***** ТЕКСТ ДЛЯ ЧТЕНИЯ *****

Потери частично удалось компенсировать, завербовав несколько безработных астраханцев в возрасте 18–20 лет.
Зато 11 декабря группе повезло. Им удалось отнять дневную выручку у кассирши винной лавки – целых 36 рублей. Написав красивым подчерком в книге «Деньги взяты анархистами», они отправились покупать еду.
14 декабря был ограблен приказчик винной лавки.
Тем же вечером произошла перестрелка на Эспланадной. Полиции стало известно, что в доме Бакулева скрывается член банды Александр Губарев. Ранее он отсидел две недели в саратовском Вольске по пустяковому делу об участии в митинге, и, вероятно, извлек выводы самого радикального характера. Оснащенный «бульдогом» и «смит-энд-вессеном», Губарев ждал своих компаньонов на съемной квартире, а вместо них прибыла полиция. Полицейские стреляли лучше. В ходе короткой стычки погиб находившийся на квартире некто Фомичев, а Губарев был арестован и получил восемь лет каторги[166].

***** ПРЕДОСТАВЛЕННЫЕ МАТЕРИАЛЫ *****

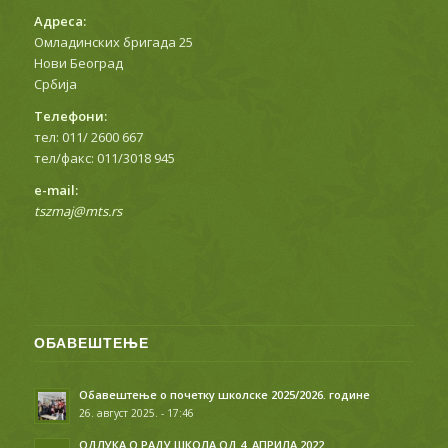
Адреса:
Омладинских бригада 25
Нови Београд
Србија
Телефони:
тел: 011/ 2600 667
тел/факс: 011/3018 945
е-mail:
tszmaj@mts.rs
ОБАВЕШТЕЊЕ
Обавештење о почетку школске 2025/2026. године
26. август 2025. - 17:46
ОДЛУКА О РАДУ ШКОЛА ОД 4. АПРИЛА 2022.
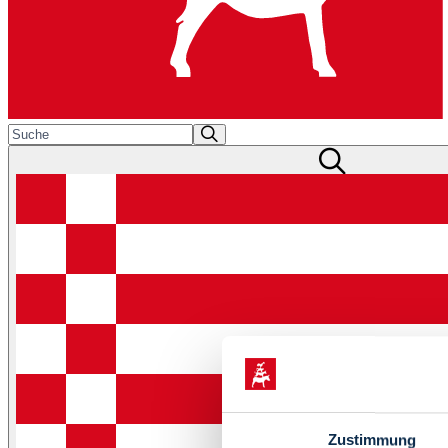
Zustimmung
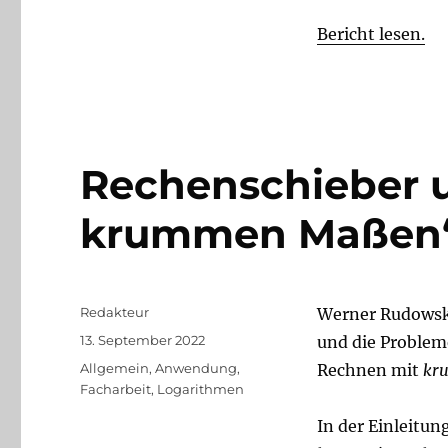
Bericht lesen.
Rechenschieber u
krummen Maßen
Autor
Redakteur
Werner Rudowski
Veröffentlicht
13. September 2022
und die Proble
am
Kategorien
Allgemein
,
Anwendung
,
Rechnen mit
kr
Facharbeit
,
Logarithmen
In der Einleitung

*****

_ЧТО НУЖНО СДЕЛАТЬ:_
1. Сколько лет каторги получил Александр Губарев, согласно тексту о банде?
2. Воспроизведите из текста о банде всё от слов «Потери частично удалось» до слов «приказчик винной лавки.».
Эти материалы взяты из другого источника.

_РЕЗУЛЬТАТЫ ЗАДАНИЙ:_
1. Восемь лет каторги.

2.
Потери частично удалось компенсировать, завербовав несколько безработных астраханцев в возрасте 18–20 лет.
Зато 11 декабря группе повезло. Им удалось отнять дневную выручку у кассирши винной лавки – целых 36 рублей. Написав красивым подчерком в книге «Деньги взяты анархистами», они отправились покупать еду.
14 декабря был ограблен приказчик винной лавки.